→ **TEXT PASSAGE**:
+-------+

As we can see, the routines for entry into this particular organization are rather comprehensive, probably more so than in most other social service organizations. Applications, interviews, introduction courses and the sub-scription of contracts are essential parts of this organization’s structure and they are very important in the processs of socializing members. This case, nevertheless, clearly demonstrates the trend toward more professionalization inside the voluntary organizations, i.e. a new forms of contract between the individual and the organization. The tendencies in many other organizations, e.g. the Red Cross, point in the same direction. We are now observing a more instrumental attitude from the members as well as the managers of the organizations, for instance in that members’ work for the organizations is more strictly planned and regulated through schedules (Selle 1998).

The developments that we have described in this section all boils down to that voluntary organizations and their members and volunteer increasingly are for hire or prepared to be for hire (Lipsky and Ratgeb (1993). However, they are not the only one.

V. The new challenge from the market

The cognitive shift

We are now observing that voluntary organizations, which have been the dominating “private” suppliers of welfare services, are being challenged by new commercial suppliers who are entering this area with a for-profit motivation. For instance, large international companies are now entering into care for the elderly (Bjerke & Eilertsen 1998, Mietle 1999).

Thus, the result is now more competition, a larger number of potential suppliers, and more pluralism.

We believe that the ideological climate is now about to be changed in a fundamental way, especially in larger municipalities and cities in Norway, in favour of privatization and contracting-out. Since the mid 1980s local public authorities have had a positive attitude to the roles of voluntary organizations as alternative and complementary suppliers of welfare and as arenas for individual and collective ”democratic competence building” and personal growth. But their concern now (almost irrespective of political colour) seems basically to be how to supply the inhabitants in the municipalities with necessary services, no matter who the provider is. We do not question that they still acknowledge public responsibility in terms of finance and control in the field of social services, perhaps even more legal and financial control. However, most likely the local authorities are now accepting less ideological control, e.g. control with the content of the services. As a result of the ideological shift, politicians and managers in public sector agencies at the local level are now increasingly willing to buy core services from suppliers outside their own ranks, instead of producing the services themselves. This process of externalization has been given different labels: “privatization”, “contracting-out”, “out-sourcing”, “purchaser- supplier model” and “competition-exposure”. These are all concepts that to a large degree cover the same phenomenon, and they are an expression of the contract culture. Local public authorities, are of course, concerned with users’ demands and the quality of services as well. It is assumed that the level of quality will not detoriate and the hope is that it can be maintained at the same level as earlier or even improve.

+-------+

→ **DATA FOR ANALYSIS**:
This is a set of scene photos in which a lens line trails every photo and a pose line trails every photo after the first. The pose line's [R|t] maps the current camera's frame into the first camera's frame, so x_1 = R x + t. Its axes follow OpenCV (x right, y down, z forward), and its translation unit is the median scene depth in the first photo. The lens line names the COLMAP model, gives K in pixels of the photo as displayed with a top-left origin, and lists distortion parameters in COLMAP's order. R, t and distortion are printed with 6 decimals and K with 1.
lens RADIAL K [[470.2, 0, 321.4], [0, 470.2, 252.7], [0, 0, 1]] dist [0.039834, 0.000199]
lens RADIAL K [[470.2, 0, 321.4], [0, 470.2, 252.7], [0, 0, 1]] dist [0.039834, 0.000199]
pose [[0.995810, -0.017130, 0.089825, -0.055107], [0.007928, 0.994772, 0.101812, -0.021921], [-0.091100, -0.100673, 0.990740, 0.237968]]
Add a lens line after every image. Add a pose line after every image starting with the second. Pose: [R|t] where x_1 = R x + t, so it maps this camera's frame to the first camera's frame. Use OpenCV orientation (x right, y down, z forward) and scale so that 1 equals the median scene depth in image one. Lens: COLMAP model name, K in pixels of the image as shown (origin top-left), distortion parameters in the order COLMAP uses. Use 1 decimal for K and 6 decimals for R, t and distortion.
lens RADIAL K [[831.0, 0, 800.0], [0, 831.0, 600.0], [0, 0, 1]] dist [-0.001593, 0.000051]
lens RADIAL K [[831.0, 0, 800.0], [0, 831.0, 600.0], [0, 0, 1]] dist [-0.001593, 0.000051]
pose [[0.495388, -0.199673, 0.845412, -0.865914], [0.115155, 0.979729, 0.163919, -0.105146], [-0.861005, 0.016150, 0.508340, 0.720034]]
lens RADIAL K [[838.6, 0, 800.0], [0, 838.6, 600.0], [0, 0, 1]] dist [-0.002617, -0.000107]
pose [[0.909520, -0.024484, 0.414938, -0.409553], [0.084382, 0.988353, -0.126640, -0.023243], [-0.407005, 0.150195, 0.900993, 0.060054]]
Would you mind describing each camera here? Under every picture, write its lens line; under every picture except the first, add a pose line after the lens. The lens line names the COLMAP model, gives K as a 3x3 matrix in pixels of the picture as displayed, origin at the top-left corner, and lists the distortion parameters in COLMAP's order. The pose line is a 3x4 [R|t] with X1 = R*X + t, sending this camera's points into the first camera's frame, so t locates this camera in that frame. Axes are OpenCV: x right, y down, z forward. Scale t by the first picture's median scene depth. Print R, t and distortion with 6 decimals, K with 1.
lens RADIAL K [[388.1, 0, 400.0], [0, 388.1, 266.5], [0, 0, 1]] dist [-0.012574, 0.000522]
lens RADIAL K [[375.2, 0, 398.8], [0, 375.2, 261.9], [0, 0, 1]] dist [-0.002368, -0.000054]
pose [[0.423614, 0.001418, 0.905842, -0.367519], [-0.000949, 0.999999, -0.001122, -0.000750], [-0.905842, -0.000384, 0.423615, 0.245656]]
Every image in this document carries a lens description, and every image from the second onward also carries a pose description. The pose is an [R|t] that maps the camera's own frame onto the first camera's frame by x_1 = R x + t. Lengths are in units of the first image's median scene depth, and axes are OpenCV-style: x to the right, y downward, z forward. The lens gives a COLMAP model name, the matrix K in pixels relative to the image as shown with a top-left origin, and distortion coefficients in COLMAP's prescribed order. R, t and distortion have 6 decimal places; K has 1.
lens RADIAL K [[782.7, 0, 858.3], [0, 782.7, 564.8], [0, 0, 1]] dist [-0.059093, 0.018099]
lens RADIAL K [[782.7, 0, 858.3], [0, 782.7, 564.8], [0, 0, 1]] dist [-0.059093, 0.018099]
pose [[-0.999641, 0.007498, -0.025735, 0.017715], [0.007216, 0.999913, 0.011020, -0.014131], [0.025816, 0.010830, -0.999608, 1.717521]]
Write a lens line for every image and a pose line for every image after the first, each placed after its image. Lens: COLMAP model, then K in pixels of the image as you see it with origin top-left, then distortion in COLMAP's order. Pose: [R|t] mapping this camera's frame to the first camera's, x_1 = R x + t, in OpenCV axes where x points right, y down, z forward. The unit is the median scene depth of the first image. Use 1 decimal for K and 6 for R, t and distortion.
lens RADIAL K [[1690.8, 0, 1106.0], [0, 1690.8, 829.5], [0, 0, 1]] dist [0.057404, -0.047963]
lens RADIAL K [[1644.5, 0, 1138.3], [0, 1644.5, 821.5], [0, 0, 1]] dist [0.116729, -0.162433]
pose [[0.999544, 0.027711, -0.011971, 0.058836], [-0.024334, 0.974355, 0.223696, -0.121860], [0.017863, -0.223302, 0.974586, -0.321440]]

+-------+

→ **SET OF TASKS**:
#1 Name every label that the passage on voluntary organizations says has been given to the process of externalization.
#2 Translate this sentence from the passage on voluntary organizations into Spanish: "Thus, the result is now more competition, a larger number of potential suppliers, and more pluralism."
#3 From the passage on voluntary organizations, print the part that begins at the words "The developments that" and stops after "1998, Mietle 1999).".

→ **ANSWERS BY ITEM NUMBER**:
#1
- privatization
- contracting-out
- out-sourcing
- purchaser- supplier model
- competition-exposure

#2 Así, el resultado es ahora más competencia, un mayor número de proveedores potenciales y más pluralismo.

#3
The developments that we have described in this section all boils down to that voluntary organizations and their members and volunteer increasingly are for hire or prepared to be for hire (Lipsky and Ratgeb (1993). However, they are not the only one.

V. The new challenge from the market

The cognitive shift

We are now observing that voluntary organizations, which have been the dominating “private” suppliers of welfare services, are being challenged by new commercial suppliers who are entering this area with a for-profit motivation. For instance, large international companies are now entering into care for the elderly (Bjerke & Eilertsen 1998, Mietle 1999).